In contrast, we are making these critical investments. $1.5 billion has now been committed by the ACT government budget to health and hospital services. Let me talk about some of the important commitments. There is $40.6 million being invested directly into acute care services in our public hospitals. That includes funding of over $5 million to continue the provision of expert emergency specialist care in our emergency departments, and $23 million for new general hospital beds at the Canberra Hospital and Calvary hospital. There will be 16 new acute care beds delivered in the next 12 months across Calvary public and the Canberra Hospital—12 at the Canberra Hospital and four at Calvary public. In addition, there will be two new intensive care beds.

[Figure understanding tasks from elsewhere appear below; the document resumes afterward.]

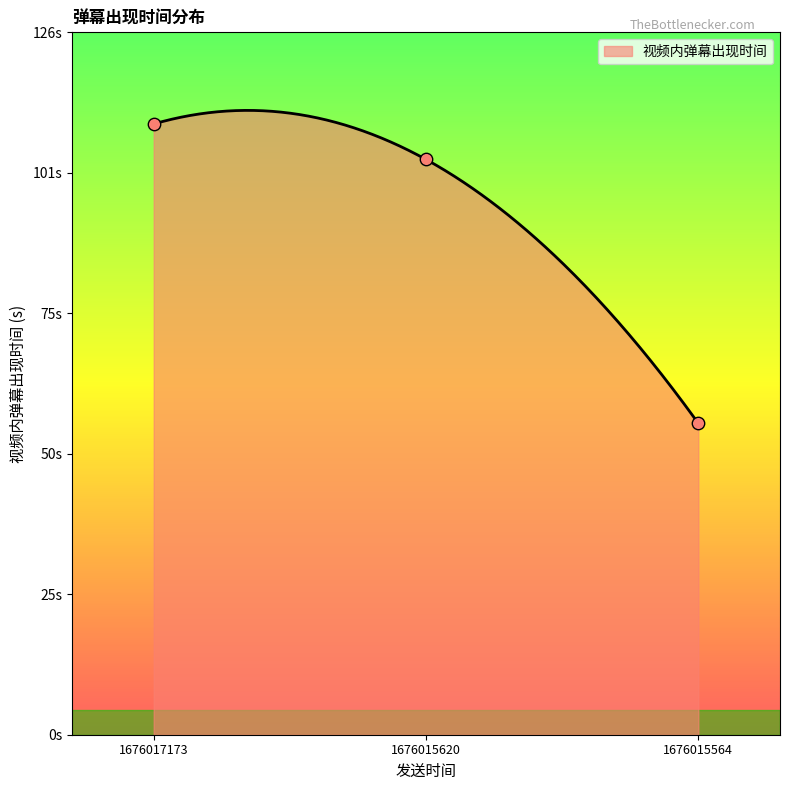

Between 1676015620 and 1676017173, which is larger?

1676017173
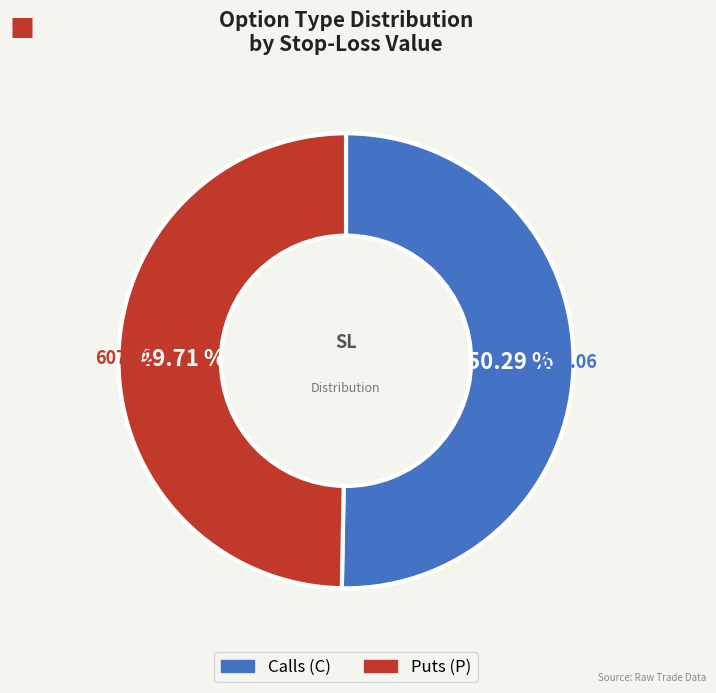

Is there any slice that represents more than half of the pie?

Yes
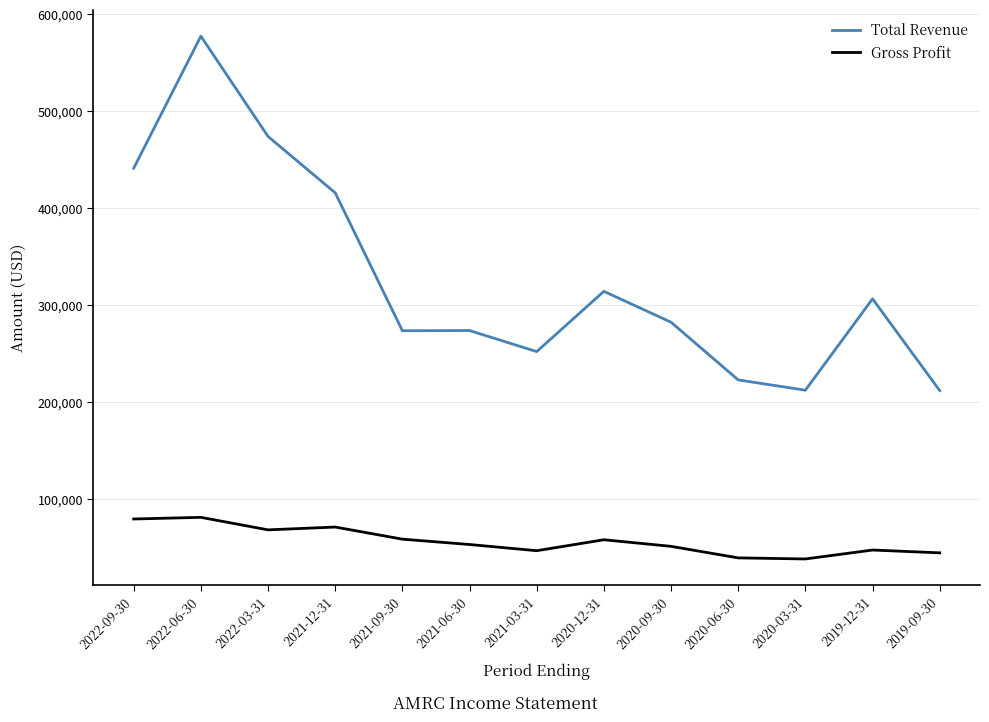

Where does the Total Revenue series first go above 282500?

2022-09-30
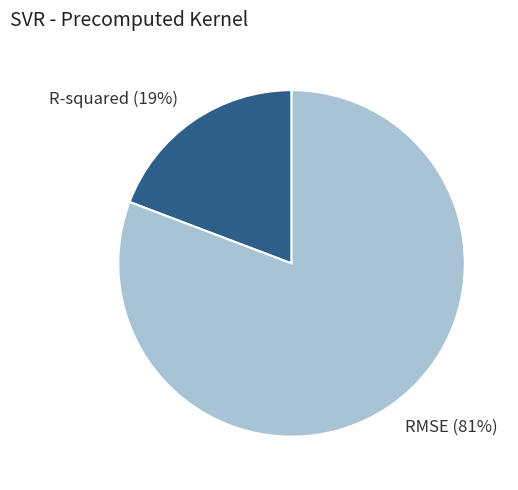

Count the number of slices in the pie.

2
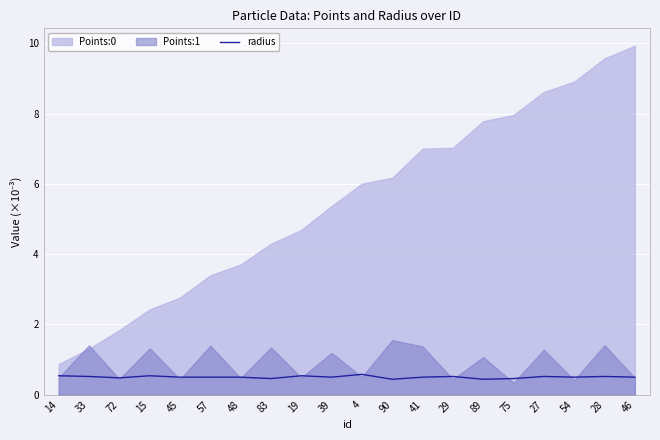

True or false: the data shows 0.5 at 45.

True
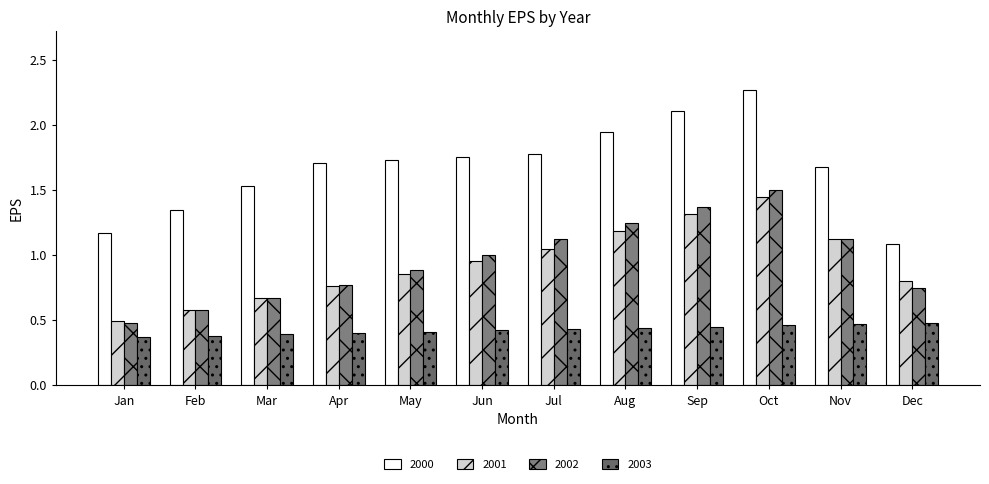

True or false: 2001 has a value of 1.1 at Nov.

True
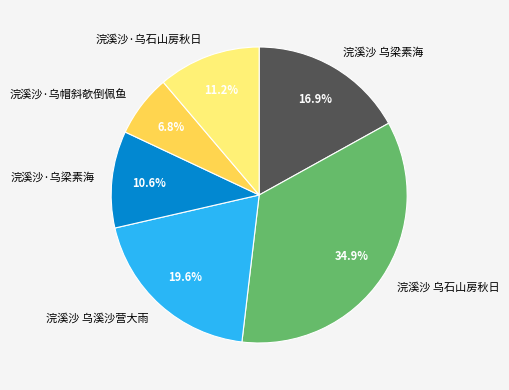

To the nearest percent, what portion does 浣溪沙 乌石山房秋日 represent?

35%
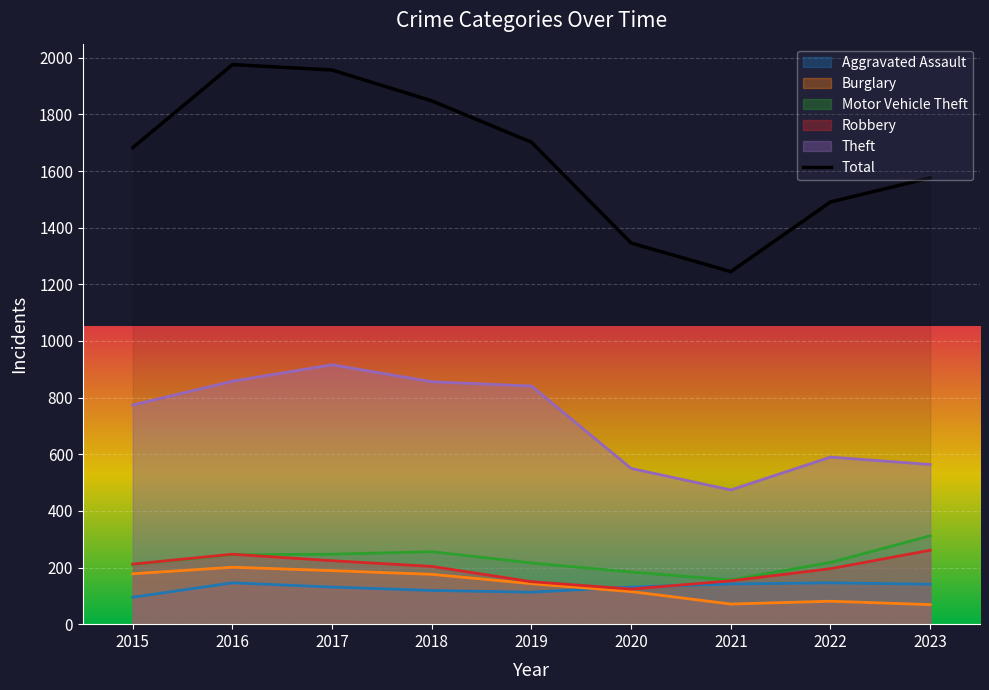

What is the difference between the highest and lowest values at 2016?

1830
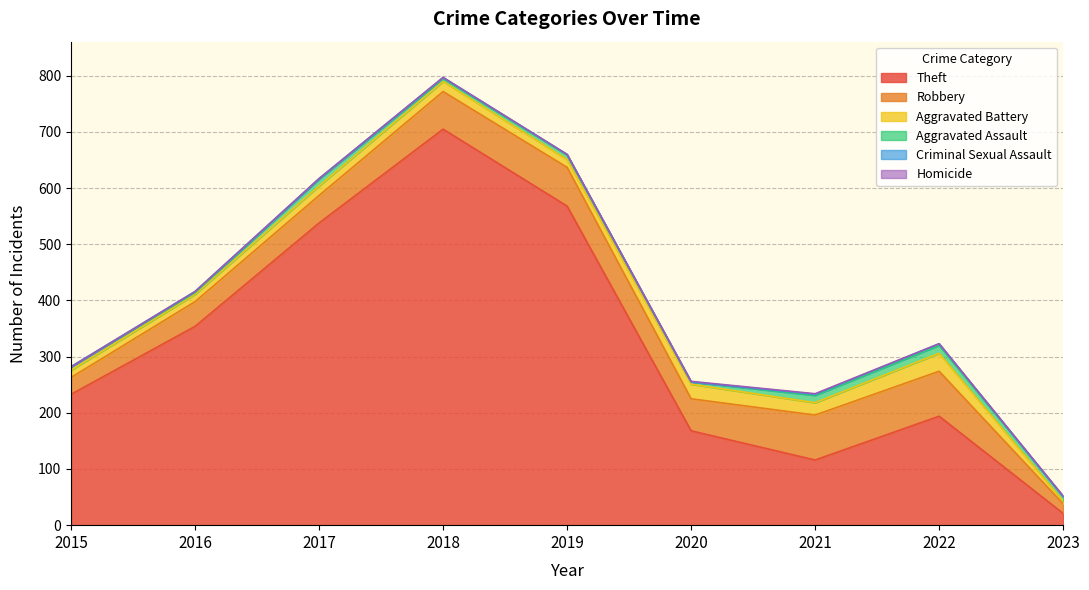

What is the value of the Theft point at the 8th from the left?

194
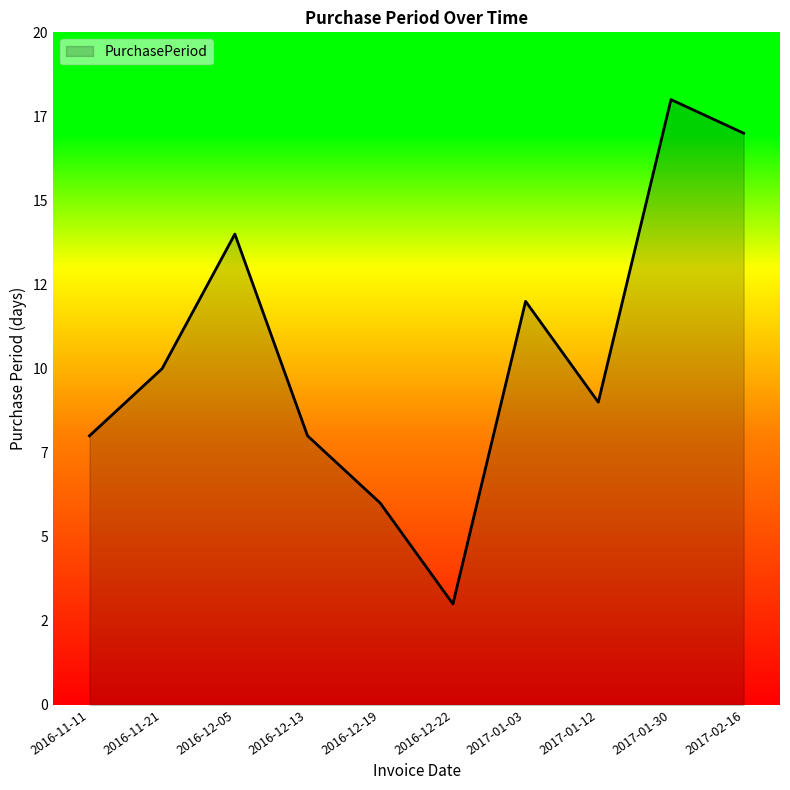

Does the chart display data point markers on the line(s)?

No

These are some of the most expensive but most critical acute care services that our public hospital system has to deliver. Keeping people alive when they have suffered serious trauma or very serious illness is a critical function of our public hospital system, and we are expanding the capability of our intensive care unit to deliver that care again at the Canberra Hospital.

We are doing the same for neonatal intensive care. We are a key referral centre, not just for our city but for our region, and we see many sick, premature babies needing expert intensive care support so that they can survive those critical days, weeks and months following early birth. And we are making that investment. An extra neonatal intensive care bed at the Canberra Hospital in the women’s and children’s area is a very important investment, and that is funded by this budget as well.

We are expanding care for people in our community. More Canberrans will be able to get care in their community through hospital in the home. That is a really important expansion as well. We are continuing to put downward pressure on elective surgery and reducing waiting times for Canberrans when it comes to elective surgery. An extra 500 elective surgery procedures will be funded this year, on top of the 12,000 we already fund. Again, it is funding that speaks to this government’s priorities.

We will also be funding significant new initiatives in the area of mental health. I am particularly proud, as health minister, to see one of the largest increases in funding for mental health services that we have seen for many years. $31.9 million more will go into mental health services in our community, both in the acute care and in the community response.